Thordar, bleeding all over the cave floor, picked up his smallsword and headed back across the chasm to find a quiet place to rest before he lost the little blood left in his veins. It is a gritty game: there is bleeding to contend with, and infections, and the fact that he is cut out of contact with the others... and maybe that more orcs are going to be showing up soon enough. Paul can take it. 

Concluding remarks 

The PC orcs were played with much enthusiasm even though they themselves were quite brittle. My intuition that 6 orcs against Thordar was an OK challenge was about right: had Alex not run to the rear, Thordar may have had a hard time not to lose the fight. However, the order to the orc leader were clear and spelled out in a Roll20 whisper as this orc became controlled by a player. Alex could have gambled a bit more and the outcome of the encounter would have been rather interesting. 

I personally like letting players play antagonist characters. I think that we had a pretty good time trying to kill one of our longstanding, nearly iconic campaign PC. 


  1. Oh, if that leader hadn't cut and run, Thordar would have gone down, no question. Once my virtual dice turned cold and the grapples started, I didn't expect to make it out alive. Apparently I still shouldn't. :c)

    1. Alex ordered the other orcs to keep on attacking.

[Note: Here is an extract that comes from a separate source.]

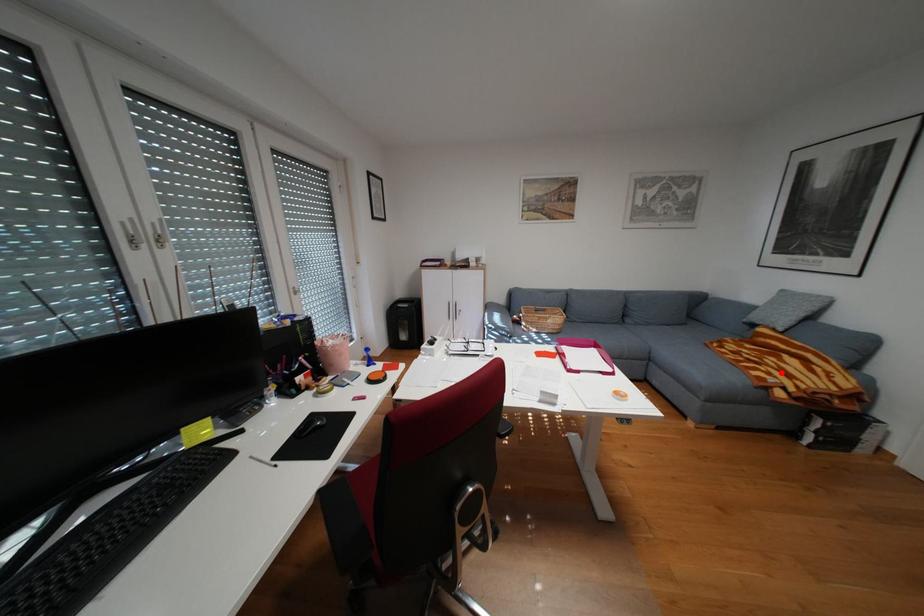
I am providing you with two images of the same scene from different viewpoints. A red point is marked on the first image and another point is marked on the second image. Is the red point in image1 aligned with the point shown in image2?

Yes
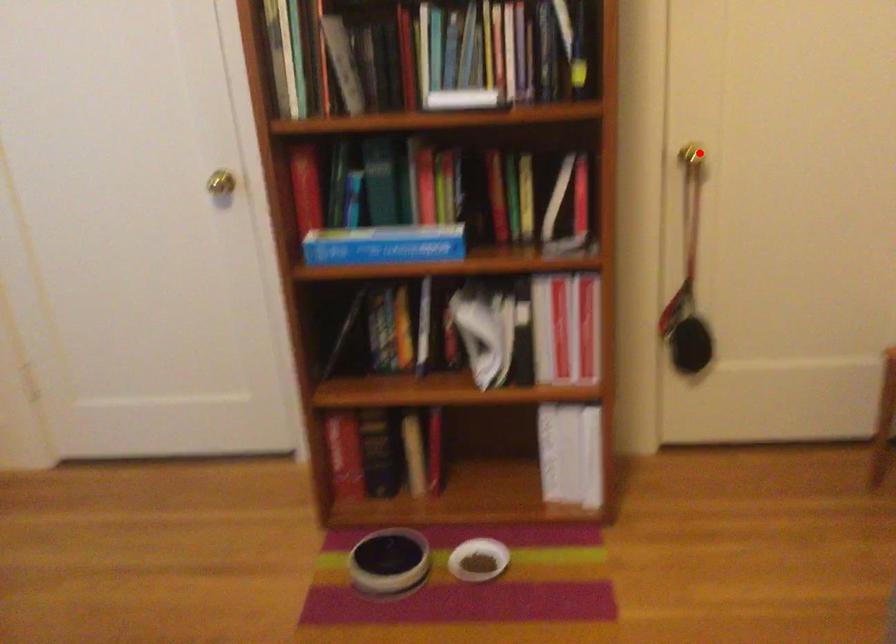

But hey, when the leader split and there is a bunch of colleagues dead on the ground, what's an orc with Will-8 to do. Had Alex realized how fragile their morale was, he probably would have stuck for a bit longer.

    2. I love scenes like this. It keeps the whole group involved while spotlighting one character.

    3. What I forgot to do in the spur of the moment is to let the players spend a few points on the orcs.